Canadian curler (born 1986)

Darren Roach (born December 29, 1986, in Saint John, New Brunswick) is a Canadian curler. He currently throws third stones for the Jason Roach rink from Saint John, New Brunswick.

Roach twice (2004 and 2005) won the New Brunswick men's junior championships playing second on a team skipped by Ryan Sherrard. The team won the Canadian Junior Curling Championships in their first attempt in 2004. They had finished the round robin with a 9–3 record, in a three way tie for first. The team would go on to win both of their playoff games, including the final against Manitoba's Daley Peters. The team then represented Canada at the 2004 World Junior Curling Championships. The team finished the round robin with a 5–4 record, tied with Korea. However, they lost in the tie-breaker match against the Koreans. At the 2005 Canadian Junior Curling Championships they could not repeat their title, finishing with a 5–7 record.

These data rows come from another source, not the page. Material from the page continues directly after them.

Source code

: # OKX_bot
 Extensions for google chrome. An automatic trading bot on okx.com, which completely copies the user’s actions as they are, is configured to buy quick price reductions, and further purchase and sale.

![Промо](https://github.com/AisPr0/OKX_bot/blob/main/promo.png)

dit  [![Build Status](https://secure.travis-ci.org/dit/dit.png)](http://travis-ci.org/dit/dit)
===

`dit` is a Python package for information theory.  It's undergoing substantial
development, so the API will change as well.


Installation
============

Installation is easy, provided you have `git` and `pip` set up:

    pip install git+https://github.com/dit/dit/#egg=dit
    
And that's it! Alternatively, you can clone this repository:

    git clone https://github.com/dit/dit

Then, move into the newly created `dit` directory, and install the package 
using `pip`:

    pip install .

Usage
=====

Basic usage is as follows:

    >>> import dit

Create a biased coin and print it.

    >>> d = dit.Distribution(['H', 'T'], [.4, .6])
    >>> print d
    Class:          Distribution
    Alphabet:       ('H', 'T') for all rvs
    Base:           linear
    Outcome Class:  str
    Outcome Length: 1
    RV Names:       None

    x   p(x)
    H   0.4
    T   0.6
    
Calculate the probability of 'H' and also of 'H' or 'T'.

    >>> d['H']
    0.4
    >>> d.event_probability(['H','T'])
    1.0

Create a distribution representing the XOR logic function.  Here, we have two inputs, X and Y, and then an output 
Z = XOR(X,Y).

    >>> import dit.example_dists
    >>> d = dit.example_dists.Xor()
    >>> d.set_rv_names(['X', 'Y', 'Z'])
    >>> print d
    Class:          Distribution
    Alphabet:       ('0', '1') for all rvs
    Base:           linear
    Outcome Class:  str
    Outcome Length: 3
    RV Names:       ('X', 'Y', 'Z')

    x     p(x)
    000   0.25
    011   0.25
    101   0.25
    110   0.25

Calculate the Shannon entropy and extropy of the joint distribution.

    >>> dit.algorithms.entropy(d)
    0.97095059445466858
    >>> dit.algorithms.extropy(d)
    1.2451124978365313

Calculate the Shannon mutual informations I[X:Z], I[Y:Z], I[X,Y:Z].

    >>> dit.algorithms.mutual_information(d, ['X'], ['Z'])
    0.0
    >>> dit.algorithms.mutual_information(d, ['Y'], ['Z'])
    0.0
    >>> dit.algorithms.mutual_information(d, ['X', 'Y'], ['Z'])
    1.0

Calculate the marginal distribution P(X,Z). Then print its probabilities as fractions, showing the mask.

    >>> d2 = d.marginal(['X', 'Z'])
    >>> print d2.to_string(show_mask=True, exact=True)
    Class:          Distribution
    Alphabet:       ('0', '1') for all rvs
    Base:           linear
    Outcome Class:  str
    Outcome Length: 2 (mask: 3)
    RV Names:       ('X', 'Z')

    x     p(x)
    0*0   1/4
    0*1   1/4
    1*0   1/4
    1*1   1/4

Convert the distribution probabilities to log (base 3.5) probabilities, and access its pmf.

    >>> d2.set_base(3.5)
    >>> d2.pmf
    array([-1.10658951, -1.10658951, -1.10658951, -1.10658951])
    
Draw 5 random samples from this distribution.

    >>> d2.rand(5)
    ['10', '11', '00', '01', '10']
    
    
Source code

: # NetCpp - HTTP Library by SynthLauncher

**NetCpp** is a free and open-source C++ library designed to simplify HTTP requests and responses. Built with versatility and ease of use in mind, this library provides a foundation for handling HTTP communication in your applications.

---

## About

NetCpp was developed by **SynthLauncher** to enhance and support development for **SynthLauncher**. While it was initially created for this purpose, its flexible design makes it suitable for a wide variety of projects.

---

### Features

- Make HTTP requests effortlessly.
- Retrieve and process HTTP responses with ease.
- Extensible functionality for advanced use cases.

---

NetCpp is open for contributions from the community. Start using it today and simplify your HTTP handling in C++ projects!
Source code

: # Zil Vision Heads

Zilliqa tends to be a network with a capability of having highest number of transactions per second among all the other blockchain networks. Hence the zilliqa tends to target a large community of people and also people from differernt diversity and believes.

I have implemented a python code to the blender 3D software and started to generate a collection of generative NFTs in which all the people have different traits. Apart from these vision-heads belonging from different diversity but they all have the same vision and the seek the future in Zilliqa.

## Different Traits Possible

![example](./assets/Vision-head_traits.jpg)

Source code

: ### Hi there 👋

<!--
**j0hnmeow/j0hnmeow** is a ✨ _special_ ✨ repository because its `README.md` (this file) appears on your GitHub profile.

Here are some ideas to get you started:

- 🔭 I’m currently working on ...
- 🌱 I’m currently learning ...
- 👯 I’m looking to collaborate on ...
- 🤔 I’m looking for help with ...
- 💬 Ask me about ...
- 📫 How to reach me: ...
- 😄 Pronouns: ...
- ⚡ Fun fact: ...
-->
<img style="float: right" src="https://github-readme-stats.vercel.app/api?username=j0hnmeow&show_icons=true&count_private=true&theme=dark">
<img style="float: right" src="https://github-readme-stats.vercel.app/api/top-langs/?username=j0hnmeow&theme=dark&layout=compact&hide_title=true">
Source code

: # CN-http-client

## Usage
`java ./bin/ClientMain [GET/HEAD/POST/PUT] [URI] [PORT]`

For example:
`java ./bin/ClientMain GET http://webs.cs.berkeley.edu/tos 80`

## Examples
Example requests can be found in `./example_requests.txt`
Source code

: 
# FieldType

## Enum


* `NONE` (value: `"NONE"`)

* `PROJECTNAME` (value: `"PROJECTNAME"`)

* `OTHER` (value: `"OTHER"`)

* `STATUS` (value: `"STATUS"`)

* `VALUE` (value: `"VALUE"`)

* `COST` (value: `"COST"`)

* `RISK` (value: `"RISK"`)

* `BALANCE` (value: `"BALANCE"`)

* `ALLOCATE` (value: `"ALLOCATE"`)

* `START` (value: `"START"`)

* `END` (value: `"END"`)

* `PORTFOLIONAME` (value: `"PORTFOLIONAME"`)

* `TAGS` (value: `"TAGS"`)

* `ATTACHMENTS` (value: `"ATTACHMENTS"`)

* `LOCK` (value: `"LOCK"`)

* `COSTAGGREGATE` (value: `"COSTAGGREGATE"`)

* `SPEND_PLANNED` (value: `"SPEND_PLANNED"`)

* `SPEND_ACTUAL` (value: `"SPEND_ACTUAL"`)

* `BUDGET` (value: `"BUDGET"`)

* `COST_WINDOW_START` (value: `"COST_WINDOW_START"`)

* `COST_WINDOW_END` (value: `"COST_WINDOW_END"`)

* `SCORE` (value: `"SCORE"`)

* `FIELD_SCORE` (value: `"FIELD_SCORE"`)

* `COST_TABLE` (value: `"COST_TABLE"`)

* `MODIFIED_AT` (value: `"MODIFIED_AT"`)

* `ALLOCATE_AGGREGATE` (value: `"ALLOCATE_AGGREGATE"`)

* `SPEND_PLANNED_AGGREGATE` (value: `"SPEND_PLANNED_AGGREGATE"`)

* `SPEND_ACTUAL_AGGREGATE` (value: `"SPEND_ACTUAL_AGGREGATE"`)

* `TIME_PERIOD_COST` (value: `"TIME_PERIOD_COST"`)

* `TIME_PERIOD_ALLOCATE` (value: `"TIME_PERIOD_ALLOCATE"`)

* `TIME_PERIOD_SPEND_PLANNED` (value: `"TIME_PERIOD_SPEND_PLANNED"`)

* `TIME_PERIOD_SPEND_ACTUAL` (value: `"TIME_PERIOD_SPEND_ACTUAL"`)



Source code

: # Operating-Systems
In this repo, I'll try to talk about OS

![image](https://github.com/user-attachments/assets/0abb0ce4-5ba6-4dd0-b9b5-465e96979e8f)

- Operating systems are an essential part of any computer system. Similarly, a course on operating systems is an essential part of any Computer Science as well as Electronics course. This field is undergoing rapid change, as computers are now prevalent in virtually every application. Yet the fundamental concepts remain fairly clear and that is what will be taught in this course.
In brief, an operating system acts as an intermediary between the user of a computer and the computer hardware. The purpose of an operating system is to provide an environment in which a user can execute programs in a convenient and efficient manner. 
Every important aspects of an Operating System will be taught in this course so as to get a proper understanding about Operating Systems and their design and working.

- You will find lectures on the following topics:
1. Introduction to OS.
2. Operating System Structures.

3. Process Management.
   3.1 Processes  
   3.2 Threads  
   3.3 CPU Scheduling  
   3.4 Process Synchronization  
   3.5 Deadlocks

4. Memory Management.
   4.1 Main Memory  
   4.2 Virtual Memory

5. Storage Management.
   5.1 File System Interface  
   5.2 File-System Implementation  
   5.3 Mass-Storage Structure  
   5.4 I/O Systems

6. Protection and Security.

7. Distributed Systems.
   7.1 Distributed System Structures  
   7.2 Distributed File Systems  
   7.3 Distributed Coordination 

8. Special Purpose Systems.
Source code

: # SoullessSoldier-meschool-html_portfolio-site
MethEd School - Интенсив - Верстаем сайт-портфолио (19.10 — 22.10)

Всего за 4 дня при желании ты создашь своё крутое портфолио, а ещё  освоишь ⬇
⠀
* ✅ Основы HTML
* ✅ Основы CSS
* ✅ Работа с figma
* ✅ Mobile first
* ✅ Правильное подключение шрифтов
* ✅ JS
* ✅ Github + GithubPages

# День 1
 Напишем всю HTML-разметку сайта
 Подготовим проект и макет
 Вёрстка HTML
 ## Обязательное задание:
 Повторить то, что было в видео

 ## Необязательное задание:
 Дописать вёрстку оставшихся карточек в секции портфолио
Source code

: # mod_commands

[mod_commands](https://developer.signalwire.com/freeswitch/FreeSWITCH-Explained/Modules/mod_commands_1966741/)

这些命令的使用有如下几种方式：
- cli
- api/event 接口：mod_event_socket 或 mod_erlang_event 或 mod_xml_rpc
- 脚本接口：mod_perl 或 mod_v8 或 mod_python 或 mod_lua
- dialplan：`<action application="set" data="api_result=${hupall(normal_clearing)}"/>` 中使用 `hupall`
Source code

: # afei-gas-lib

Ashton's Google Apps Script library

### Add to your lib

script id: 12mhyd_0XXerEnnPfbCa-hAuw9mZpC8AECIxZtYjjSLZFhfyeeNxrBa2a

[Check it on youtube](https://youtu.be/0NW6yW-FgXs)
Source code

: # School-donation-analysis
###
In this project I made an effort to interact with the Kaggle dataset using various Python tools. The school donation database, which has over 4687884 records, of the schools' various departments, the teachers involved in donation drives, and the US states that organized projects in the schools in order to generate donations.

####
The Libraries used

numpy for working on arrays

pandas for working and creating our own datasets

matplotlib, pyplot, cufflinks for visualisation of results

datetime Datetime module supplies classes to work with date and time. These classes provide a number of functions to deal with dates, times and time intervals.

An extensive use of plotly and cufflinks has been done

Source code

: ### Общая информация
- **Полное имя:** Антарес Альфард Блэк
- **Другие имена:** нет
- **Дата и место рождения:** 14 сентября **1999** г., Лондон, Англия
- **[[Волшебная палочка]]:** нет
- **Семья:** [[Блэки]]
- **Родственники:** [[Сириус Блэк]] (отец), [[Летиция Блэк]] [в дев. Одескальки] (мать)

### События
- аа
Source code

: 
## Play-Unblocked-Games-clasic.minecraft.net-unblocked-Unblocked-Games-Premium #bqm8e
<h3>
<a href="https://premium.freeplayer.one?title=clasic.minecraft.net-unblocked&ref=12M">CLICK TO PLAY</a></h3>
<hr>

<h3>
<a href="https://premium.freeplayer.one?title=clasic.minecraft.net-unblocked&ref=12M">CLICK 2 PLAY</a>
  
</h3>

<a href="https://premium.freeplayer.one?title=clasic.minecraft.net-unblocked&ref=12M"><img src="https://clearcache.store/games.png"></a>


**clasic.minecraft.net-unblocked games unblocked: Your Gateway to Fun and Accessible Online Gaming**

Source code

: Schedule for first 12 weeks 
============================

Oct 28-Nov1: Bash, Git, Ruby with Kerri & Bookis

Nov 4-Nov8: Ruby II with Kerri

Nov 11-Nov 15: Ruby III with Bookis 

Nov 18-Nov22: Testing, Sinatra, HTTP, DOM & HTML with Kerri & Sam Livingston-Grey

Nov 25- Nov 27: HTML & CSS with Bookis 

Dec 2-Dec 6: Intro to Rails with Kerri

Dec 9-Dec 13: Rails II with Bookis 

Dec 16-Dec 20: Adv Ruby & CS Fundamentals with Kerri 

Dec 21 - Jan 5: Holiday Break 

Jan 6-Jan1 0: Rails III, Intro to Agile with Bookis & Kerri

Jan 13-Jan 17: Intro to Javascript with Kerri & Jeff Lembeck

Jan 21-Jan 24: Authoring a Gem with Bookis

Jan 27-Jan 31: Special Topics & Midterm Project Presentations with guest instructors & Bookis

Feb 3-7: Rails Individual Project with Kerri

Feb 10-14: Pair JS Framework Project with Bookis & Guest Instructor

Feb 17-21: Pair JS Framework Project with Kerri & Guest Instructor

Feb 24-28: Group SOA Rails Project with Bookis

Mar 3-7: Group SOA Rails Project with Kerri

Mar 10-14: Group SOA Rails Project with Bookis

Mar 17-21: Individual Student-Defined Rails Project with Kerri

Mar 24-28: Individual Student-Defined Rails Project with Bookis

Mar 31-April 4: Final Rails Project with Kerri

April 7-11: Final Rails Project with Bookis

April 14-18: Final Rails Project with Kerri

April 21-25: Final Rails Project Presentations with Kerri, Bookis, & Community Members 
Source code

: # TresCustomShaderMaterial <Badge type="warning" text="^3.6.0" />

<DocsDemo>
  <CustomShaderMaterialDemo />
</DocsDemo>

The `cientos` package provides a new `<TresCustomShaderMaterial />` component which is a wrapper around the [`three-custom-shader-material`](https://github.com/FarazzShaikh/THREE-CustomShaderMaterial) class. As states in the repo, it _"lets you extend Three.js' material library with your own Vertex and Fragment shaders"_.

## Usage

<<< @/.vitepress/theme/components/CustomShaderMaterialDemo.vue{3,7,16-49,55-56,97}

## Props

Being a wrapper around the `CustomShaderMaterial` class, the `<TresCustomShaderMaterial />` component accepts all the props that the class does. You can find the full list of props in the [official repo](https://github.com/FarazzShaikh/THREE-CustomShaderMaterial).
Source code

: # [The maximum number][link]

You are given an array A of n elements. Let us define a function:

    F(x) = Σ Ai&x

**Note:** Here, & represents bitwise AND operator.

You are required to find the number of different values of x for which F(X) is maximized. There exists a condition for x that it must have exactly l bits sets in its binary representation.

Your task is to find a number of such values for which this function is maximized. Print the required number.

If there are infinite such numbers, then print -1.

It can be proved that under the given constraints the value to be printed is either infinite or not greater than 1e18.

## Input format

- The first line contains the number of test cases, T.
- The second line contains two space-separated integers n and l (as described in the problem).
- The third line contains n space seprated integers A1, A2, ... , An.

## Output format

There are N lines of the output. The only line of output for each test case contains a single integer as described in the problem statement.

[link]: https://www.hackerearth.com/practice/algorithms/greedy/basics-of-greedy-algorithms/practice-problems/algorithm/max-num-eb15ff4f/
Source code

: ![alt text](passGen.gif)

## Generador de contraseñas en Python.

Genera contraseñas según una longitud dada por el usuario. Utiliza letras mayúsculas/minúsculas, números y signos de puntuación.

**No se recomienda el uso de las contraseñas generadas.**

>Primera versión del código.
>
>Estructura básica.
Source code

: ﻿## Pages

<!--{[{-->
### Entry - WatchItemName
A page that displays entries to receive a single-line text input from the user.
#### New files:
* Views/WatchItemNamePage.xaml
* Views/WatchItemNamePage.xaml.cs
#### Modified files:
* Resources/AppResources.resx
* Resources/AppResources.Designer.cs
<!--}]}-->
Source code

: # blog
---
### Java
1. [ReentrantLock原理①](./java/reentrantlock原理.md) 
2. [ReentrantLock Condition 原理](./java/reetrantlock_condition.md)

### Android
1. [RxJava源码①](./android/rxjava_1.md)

After juniors, Roach would go on to play for a number of different teams. He joined up with Grattan in 2012. He played in his first and only World Curling Tour event with the Grattan team when they played in the 2012 Curling Masters Champéry. They finished 3–2 in pool play at the event, and did not make the playoffs. In 2013 Roach competed in his second Champery Masters this time going 8–0 with team Grattan and taking the title for his first WCT/CCT win.

Roach made his first Brier appearance when the Grattan rink won the 2013 Molson Canadian Men's Provincial Curling Championship, qualifying the team to represent New Brunswick at the 2013 Tim Hortons Brier. His brother, Jason plays third for the team and was also a teammate on his Canadian junior championship team.